Donnie Yen addressed the petition controversy to remove him from the 2023 Oscars presenter due to his Chinese government support.
During an interview with Variety, the Ip Man star said, “I’m allowed to love my own culture. Love my own country. Why cannot I be patriotic? This whole online cyber-bullying/cancel culture has got to stop. You can’t own somebody’s thoughts. And you want to silence them? It’s totally hypocrites.”
Earlier, the Hong Kong activist Tong Wai-hung started the petition, claiming the Yen inclusion decision “shows contempt for the people of Hong Kong” and that Yen’s presence will “damage the image and reputation of the film industry.”
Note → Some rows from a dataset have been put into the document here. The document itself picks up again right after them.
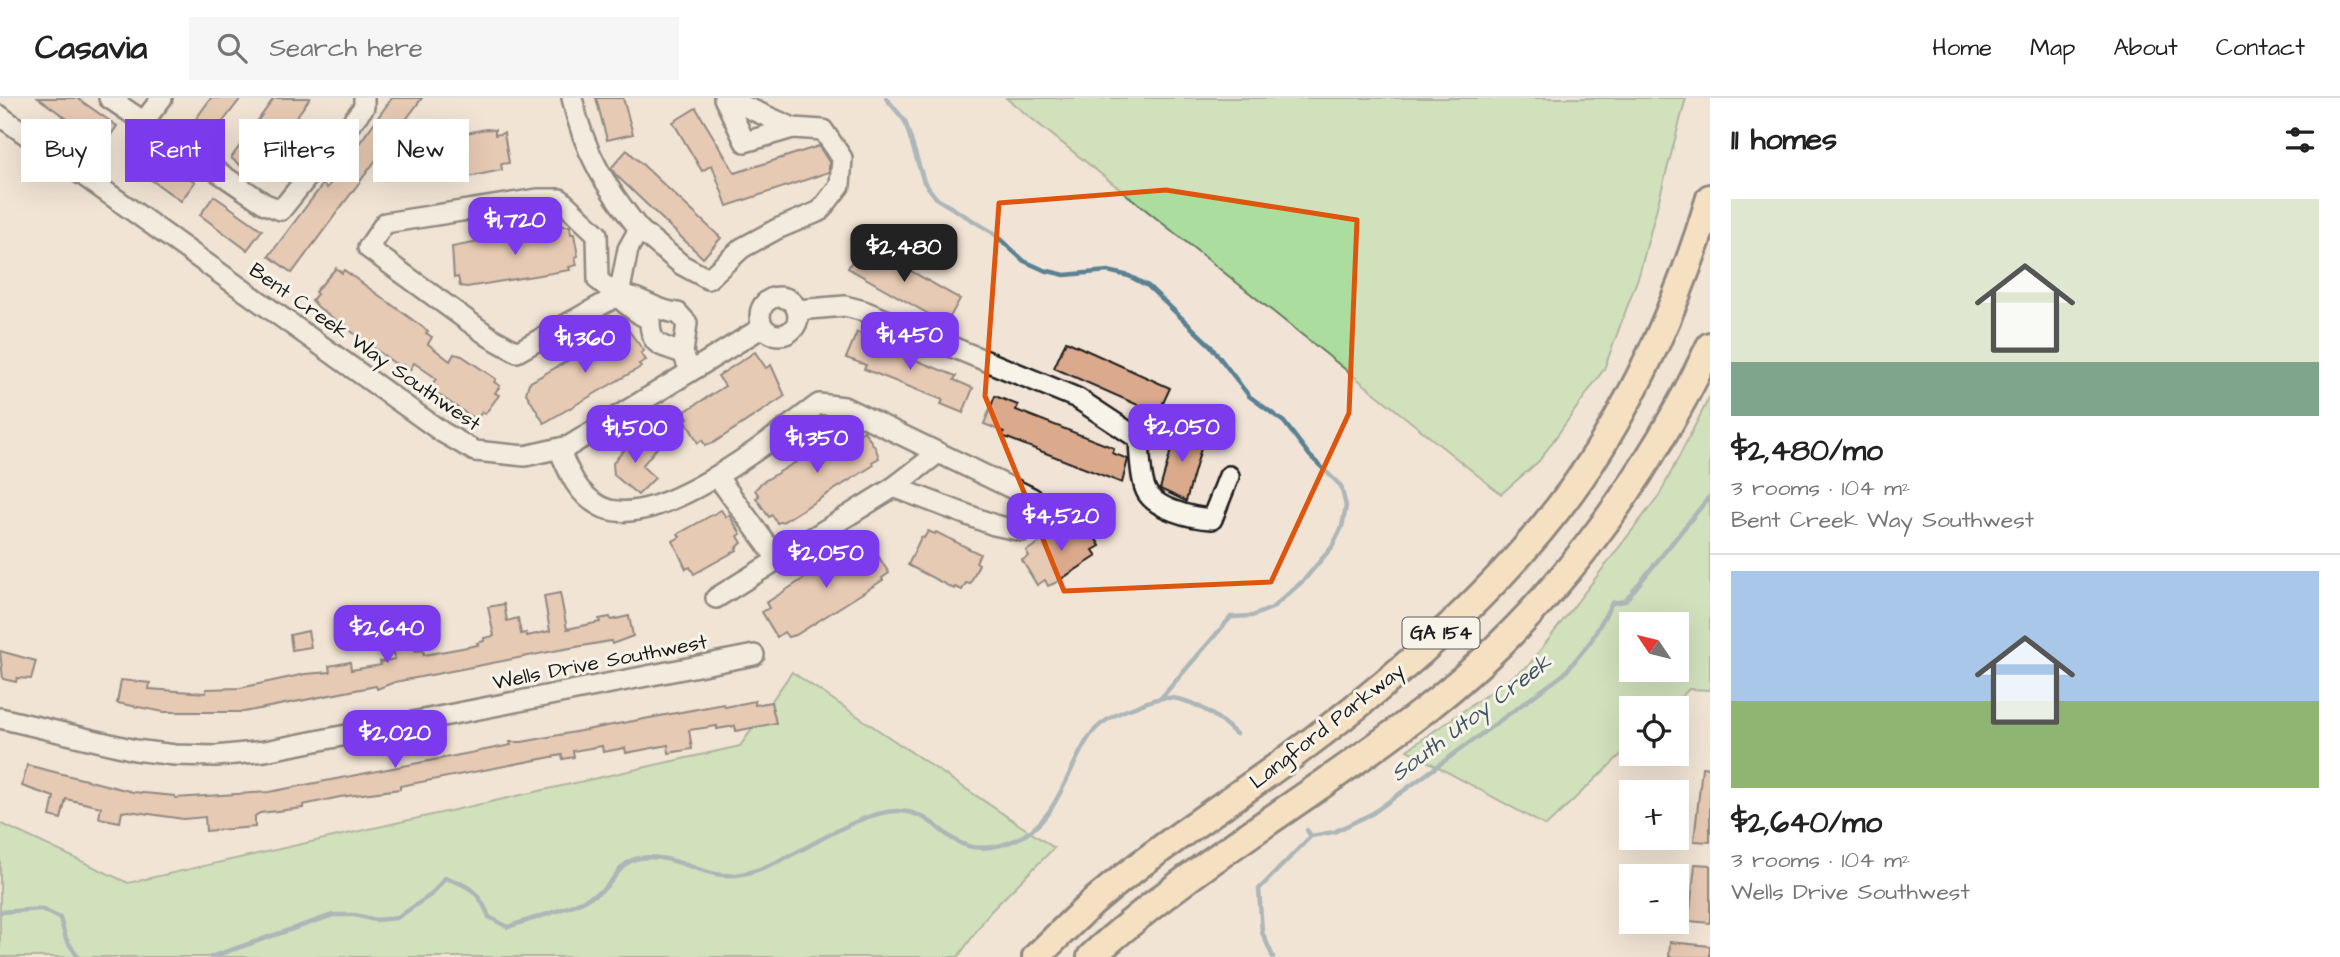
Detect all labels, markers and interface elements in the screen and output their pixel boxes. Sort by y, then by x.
search box [189,17,679,80]
text: Casavia [35,25,147,71]
icon: search [213,29,251,67]
text: Search here [269,30,423,66]
text: Home [1932,31,1992,65]
text: Map [2030,31,2075,65]
text: About [2113,31,2178,65]
text: Contact [2216,31,2305,65]
chip: Buy [21,119,111,182]
chip: Rent [125,119,225,182]
chip: Filters [239,119,359,182]
chip: New [373,119,469,182]
text: 11 homes [1731,119,1837,161]
icon: filters [2281,121,2319,159]
pin: $1,720 [458,198,572,257]
text: $1,720 [484,204,546,236]
pin: $2,480 [847,225,961,284]
text: $2,480 [866,231,942,263]
icon: home [1962,245,2088,371]
street label: Bent Creek Way Southwest [242,256,487,440]
pin: $1,450 [853,313,967,372]
pin: $1,360 [528,316,642,375]
text: $1,450 [877,319,943,351]
text: $1,360 [555,322,615,354]
pin: $2,050 [1125,404,1239,464]
pin: $1,500 [578,406,692,465]
text: $2,050 [1144,411,1220,443]
text: $1,500 [602,412,668,444]
pin: $1,350 [760,416,874,475]
text: $1,350 [786,422,848,454]
text: $2,480/mo [1731,430,1883,472]
text: 3 rooms · 104 m² [1731,472,1910,504]
pin: $4,520 [1004,494,1118,553]
text: $4,520 [1023,500,1099,532]
text: Bent Creek Way Southwest [1731,504,2034,536]
pin: $2,050 [769,531,883,590]
text: $2,050 [788,537,864,569]
pin: $2,640 [330,606,444,665]
text: $2,640 [350,612,424,644]
north arrow [1619,612,1689,682]
map controls [1619,612,1689,934]
icon: home [1962,617,2088,743]
road number: GA 154 [1402,618,1480,648]
street label: Wells Drive Southwest [490,627,710,697]
water label: South Utoy Creek [1384,646,1560,790]
street label: Langford Parkway [1243,656,1412,797]
button: locate [1619,696,1689,766]
pin: $2,020 [338,710,452,770]
text: $2,020 [359,717,431,749]
button: + [1619,780,1689,850]
text: $2,640/mo [1731,802,1882,844]
text: 3 rooms · 104 m² [1731,844,1910,876]
button: − [1619,864,1689,934]
text: Wells Drive Southwest [1731,876,1970,908]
Previously, speaking to GQ last month, the John Wick actor reiterated his opposition to the 2019 pro-democracy protests in Hong Kong.
“It wasn’t a protest, okay, it was a riot,” Yen continued. “I’m not going to be here talking about how to change how people feel about it. But my own experience, like, I was there, I have many friends who were there.
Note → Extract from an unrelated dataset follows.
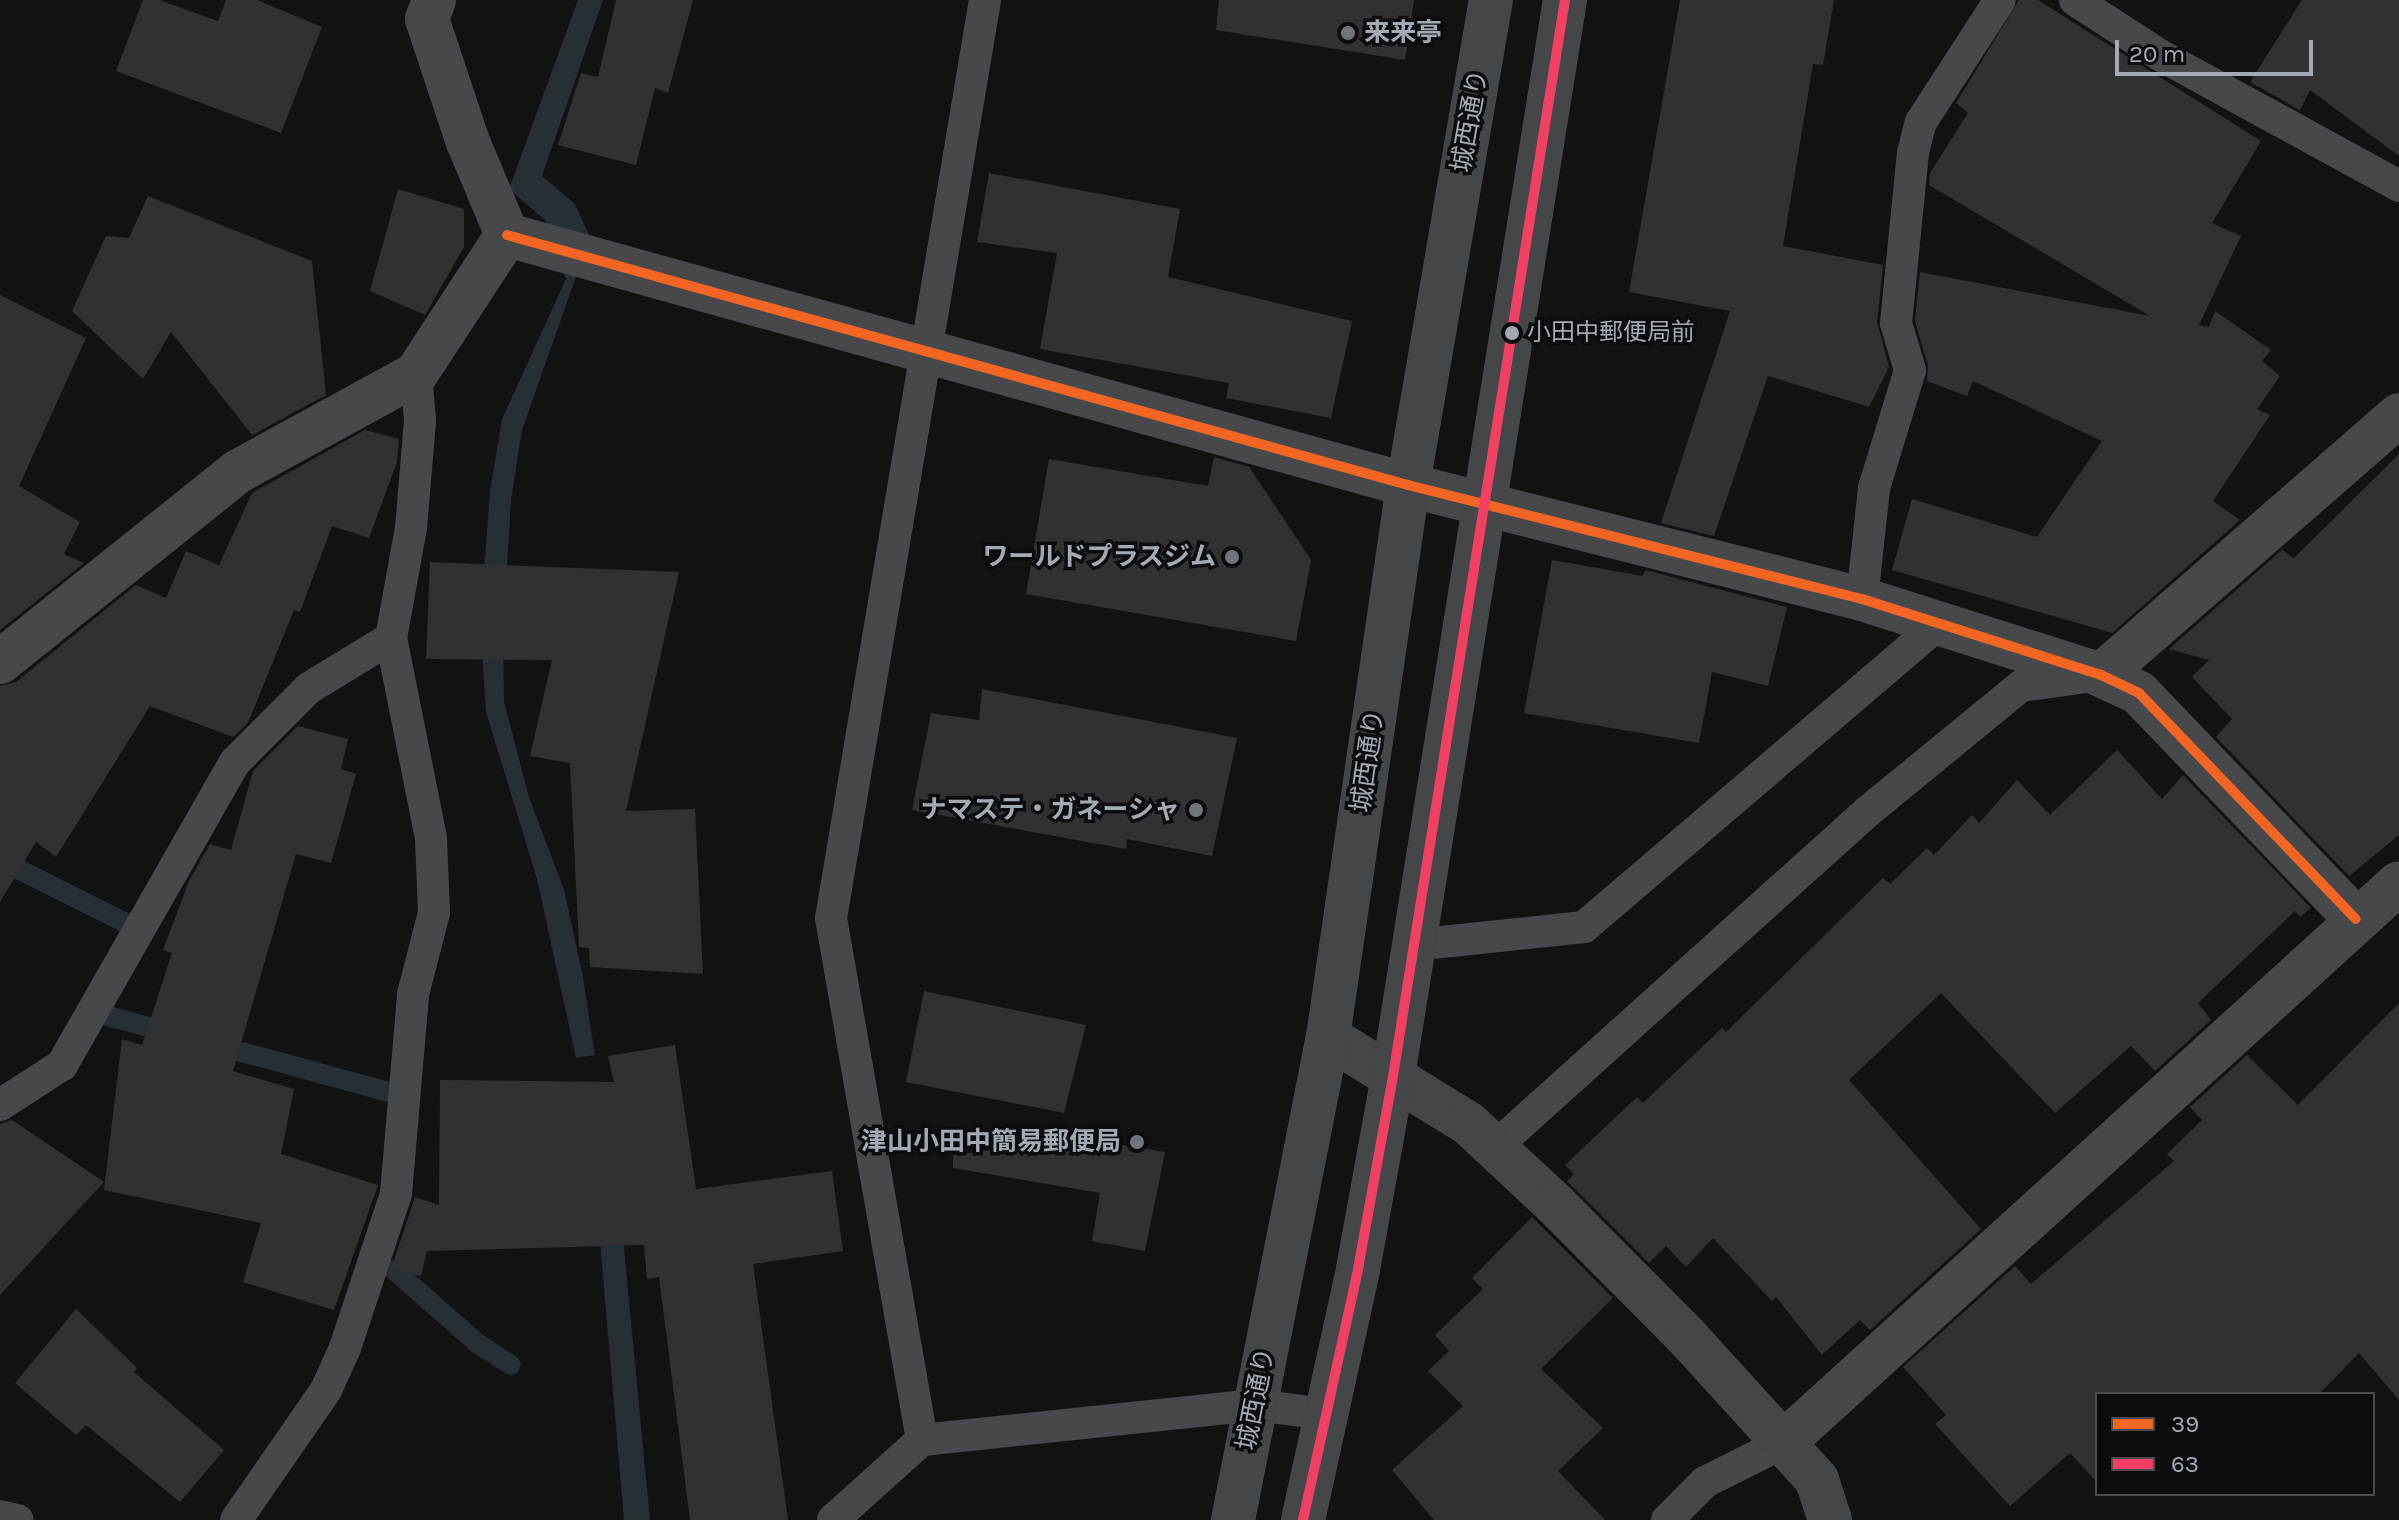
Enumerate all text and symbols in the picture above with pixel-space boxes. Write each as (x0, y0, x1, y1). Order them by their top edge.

“I don’t want to get political. A lot of people might not be happy for what I’m saying, but I’m speaking from my own experience.”
The petition calls Yen’s recent remarks as “violating the spirit of freedom of speech” and “denying the rights of the people of Hong Kong to fight for their freedom.”
The 59-year-old, though born in southern China, but shifted to Hong Kong at two years old, said he feels “very lucky” in regards to his success: “Every time when I feel like my life has a downturn. Something good happens. And we’ll see what happens tomorrow.”